Your instructions: Whenever the string "build" turns up in a line below, that line should be copied.

*** Provided information ***

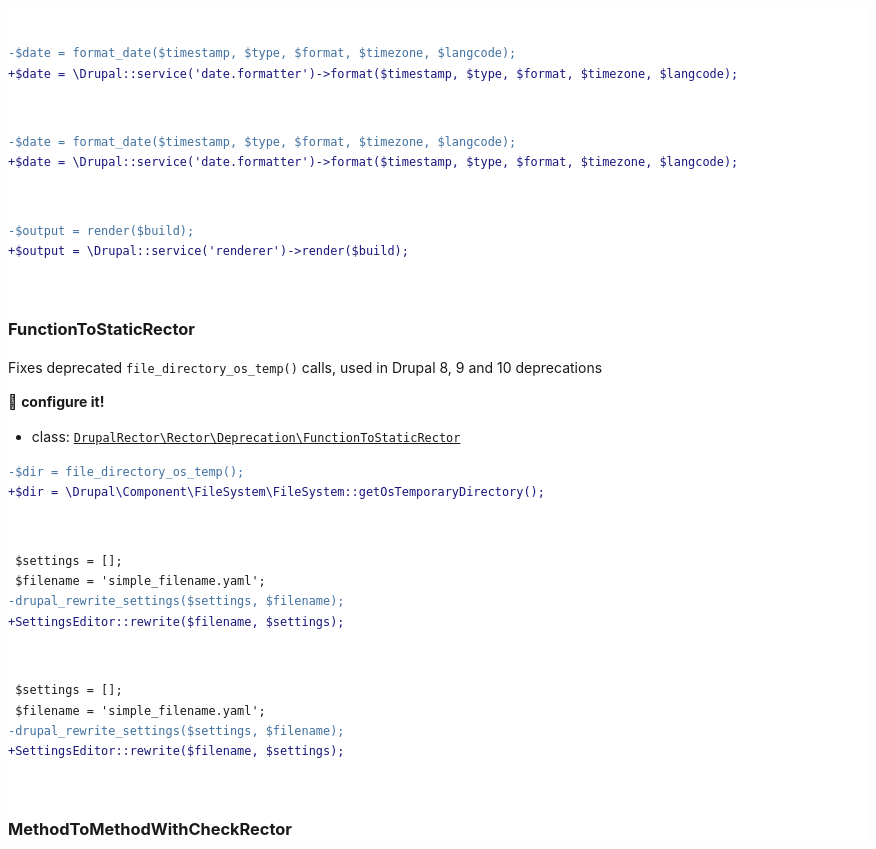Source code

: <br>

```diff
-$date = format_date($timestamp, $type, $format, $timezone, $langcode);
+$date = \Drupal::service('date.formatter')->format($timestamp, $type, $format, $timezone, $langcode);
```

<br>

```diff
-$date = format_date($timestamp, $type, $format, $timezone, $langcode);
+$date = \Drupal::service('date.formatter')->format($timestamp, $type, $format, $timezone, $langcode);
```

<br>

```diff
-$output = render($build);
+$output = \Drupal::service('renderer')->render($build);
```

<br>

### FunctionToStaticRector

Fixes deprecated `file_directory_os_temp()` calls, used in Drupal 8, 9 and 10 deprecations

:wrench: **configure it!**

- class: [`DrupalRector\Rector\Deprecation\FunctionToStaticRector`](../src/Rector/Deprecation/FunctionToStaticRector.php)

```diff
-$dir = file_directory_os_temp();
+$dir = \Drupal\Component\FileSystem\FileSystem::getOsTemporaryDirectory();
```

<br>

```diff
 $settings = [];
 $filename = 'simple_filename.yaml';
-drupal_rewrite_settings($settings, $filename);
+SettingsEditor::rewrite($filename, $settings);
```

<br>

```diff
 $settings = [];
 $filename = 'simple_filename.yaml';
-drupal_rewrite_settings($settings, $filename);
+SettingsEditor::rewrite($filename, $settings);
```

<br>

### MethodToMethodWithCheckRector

*** End of Provided information ***
*** Provided information ***

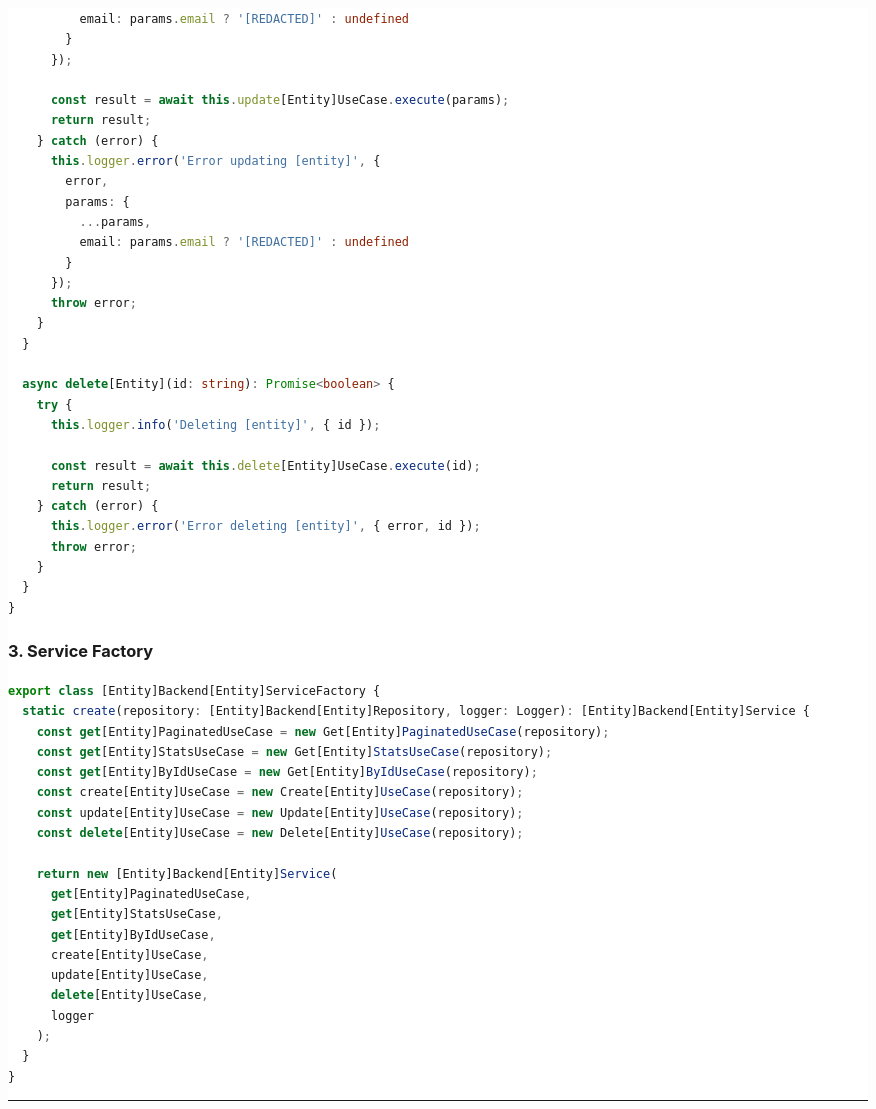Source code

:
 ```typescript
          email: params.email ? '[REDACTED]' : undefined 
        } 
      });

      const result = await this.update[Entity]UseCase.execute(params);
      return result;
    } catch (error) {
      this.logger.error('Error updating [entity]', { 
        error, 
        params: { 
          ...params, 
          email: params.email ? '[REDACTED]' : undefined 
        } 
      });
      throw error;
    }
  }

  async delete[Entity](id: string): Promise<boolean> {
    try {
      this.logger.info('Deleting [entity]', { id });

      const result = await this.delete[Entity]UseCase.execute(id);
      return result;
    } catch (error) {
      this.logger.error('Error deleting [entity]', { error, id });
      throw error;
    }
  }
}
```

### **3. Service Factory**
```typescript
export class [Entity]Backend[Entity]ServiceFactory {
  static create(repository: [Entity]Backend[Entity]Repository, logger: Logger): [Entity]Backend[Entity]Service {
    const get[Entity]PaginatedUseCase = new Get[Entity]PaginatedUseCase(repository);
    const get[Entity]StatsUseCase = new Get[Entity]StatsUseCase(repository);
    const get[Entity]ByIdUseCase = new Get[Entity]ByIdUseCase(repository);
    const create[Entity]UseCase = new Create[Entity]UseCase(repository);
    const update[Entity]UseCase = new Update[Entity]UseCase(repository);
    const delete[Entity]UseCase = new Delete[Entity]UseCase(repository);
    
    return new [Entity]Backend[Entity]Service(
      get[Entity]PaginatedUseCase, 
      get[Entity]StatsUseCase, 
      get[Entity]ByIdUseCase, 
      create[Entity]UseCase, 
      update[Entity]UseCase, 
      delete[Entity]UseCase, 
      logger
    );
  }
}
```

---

*** End of Provided information ***

Written answer:
-$output = render($build);
+$output = \Drupal::service('renderer')->render($build);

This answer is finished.